Data provided Start Marker

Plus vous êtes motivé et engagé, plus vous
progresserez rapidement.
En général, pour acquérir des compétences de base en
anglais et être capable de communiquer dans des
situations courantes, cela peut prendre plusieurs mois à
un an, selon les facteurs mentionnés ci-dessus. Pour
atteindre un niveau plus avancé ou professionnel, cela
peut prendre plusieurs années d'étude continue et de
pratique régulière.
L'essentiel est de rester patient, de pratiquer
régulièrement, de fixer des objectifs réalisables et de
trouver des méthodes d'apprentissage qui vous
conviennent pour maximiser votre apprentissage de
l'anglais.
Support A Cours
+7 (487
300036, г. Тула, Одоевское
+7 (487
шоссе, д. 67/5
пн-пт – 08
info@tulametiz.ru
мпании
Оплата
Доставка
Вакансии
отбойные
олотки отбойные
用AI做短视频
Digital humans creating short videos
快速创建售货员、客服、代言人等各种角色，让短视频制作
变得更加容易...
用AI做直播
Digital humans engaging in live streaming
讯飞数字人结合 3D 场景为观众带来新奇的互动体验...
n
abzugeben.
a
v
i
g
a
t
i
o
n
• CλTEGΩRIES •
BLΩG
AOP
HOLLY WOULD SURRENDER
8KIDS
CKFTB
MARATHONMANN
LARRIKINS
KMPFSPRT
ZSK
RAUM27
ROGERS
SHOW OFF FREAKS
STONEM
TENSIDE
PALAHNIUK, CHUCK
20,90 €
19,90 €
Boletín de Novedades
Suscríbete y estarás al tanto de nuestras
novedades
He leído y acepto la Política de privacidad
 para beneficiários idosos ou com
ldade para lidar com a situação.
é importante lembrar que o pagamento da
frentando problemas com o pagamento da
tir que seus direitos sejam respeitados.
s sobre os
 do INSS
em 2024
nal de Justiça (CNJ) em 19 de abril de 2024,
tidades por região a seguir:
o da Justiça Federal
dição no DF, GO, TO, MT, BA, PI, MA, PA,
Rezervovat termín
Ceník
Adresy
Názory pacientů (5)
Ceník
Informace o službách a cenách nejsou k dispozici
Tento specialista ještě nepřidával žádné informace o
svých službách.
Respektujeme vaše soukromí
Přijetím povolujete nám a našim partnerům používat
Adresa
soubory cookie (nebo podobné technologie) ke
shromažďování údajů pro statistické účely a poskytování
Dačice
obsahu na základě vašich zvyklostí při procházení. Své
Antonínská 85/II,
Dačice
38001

Data provided End Marker

- **Your goal**
The answer should consist of all lines from the records above that hold the word "službách".

- **Result for this task**
Informace o službách a cenách nejsou k dispozici
svých službách.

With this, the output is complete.